*WORK ORDER*: Among the lines below, take the one holding "65 197 1618", the one holding "354 328 4.24", and all lines between them. Set them down exactly.

*Dataset entries*:
····················
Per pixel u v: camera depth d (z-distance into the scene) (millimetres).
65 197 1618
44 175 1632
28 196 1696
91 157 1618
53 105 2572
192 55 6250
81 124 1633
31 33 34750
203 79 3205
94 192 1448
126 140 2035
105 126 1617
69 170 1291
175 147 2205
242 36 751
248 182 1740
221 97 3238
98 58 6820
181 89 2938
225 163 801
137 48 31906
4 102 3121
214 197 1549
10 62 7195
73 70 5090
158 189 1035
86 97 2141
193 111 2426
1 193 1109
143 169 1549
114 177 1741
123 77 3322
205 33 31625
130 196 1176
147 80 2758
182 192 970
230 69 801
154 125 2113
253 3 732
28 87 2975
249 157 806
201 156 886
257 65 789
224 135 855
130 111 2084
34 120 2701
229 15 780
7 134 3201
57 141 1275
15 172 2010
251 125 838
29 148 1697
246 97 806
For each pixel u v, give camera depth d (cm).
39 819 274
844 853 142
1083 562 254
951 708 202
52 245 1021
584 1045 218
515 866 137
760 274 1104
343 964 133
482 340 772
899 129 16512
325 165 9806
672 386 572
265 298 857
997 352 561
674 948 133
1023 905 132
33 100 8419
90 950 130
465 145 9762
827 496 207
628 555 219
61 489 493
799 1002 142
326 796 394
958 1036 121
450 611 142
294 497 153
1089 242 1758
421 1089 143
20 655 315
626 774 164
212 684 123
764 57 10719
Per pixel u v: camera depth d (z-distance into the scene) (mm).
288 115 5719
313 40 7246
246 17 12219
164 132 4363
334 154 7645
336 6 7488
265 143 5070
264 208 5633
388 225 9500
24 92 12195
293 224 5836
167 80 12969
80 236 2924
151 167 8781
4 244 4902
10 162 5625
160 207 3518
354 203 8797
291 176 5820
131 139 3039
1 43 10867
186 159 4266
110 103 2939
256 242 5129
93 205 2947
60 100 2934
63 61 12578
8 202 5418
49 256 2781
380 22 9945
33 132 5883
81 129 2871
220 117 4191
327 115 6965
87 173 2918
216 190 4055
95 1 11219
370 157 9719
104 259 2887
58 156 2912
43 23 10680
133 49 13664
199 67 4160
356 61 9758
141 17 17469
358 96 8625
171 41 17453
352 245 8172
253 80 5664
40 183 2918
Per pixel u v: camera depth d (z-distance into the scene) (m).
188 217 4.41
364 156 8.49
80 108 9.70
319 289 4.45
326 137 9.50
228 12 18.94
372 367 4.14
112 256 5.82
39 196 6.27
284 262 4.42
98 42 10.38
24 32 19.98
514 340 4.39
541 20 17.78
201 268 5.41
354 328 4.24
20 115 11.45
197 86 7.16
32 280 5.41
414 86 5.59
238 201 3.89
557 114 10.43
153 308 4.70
····················
*TASK SOLUTION*:
65 197 1618
44 175 1632
28 196 1696
91 157 1618
53 105 2572
192 55 6250
81 124 1633
31 33 34750
203 79 3205
94 192 1448
126 140 2035
105 126 1617
69 170 1291
175 147 2205
242 36 751
248 182 1740
221 97 3238
98 58 6820
181 89 2938
225 163 801
137 48 31906
4 102 3121
214 197 1549
10 62 7195
73 70 5090
158 189 1035
86 97 2141
193 111 2426
1 193 1109
143 169 1549
114 177 1741
123 77 3322
205 33 31625
130 196 1176
147 80 2758
182 192 970
230 69 801
154 125 2113
253 3 732
28 87 2975
249 157 806
201 156 886
257 65 789
224 135 855
130 111 2084
34 120 2701
229 15 780
7 134 3201
57 141 1275
15 172 2010
251 125 838
29 148 1697
246 97 806
For each pixel u v, give camera depth d (cm).
39 819 274
844 853 142
1083 562 254
951 708 202
52 245 1021
584 1045 218
515 866 137
760 274 1104
343 964 133
482 340 772
899 129 16512
325 165 9806
672 386 572
265 298 857
997 352 561
674 948 133
1023 905 132
33 100 8419
90 950 130
465 145 9762
827 496 207
628 555 219
61 489 493
799 1002 142
326 796 394
958 1036 121
450 611 142
294 497 153
1089 242 1758
421 1089 143
20 655 315
626 774 164
212 684 123
764 57 10719
Per pixel u v: camera depth d (z-distance into the scene) (mm).
288 115 5719
313 40 7246
246 17 12219
164 132 4363
334 154 7645
336 6 7488
265 143 5070
264 208 5633
388 225 9500
24 92 12195
293 224 5836
167 80 12969
80 236 2924
151 167 8781
4 244 4902
10 162 5625
160 207 3518
354 203 8797
291 176 5820
131 139 3039
1 43 10867
186 159 4266
110 103 2939
256 242 5129
93 205 2947
60 100 2934
63 61 12578
8 202 5418
49 256 2781
380 22 9945
33 132 5883
81 129 2871
220 117 4191
327 115 6965
87 173 2918
216 190 4055
95 1 11219
370 157 9719
104 259 2887
58 156 2912
43 23 10680
133 49 13664
199 67 4160
356 61 9758
141 17 17469
358 96 8625
171 41 17453
352 245 8172
253 80 5664
40 183 2918
Per pixel u v: camera depth d (z-distance into the scene) (m).
188 217 4.41
364 156 8.49
80 108 9.70
319 289 4.45
326 137 9.50
228 12 18.94
372 367 4.14
112 256 5.82
39 196 6.27
284 262 4.42
98 42 10.38
24 32 19.98
514 340 4.39
541 20 17.78
201 268 5.41
354 328 4.24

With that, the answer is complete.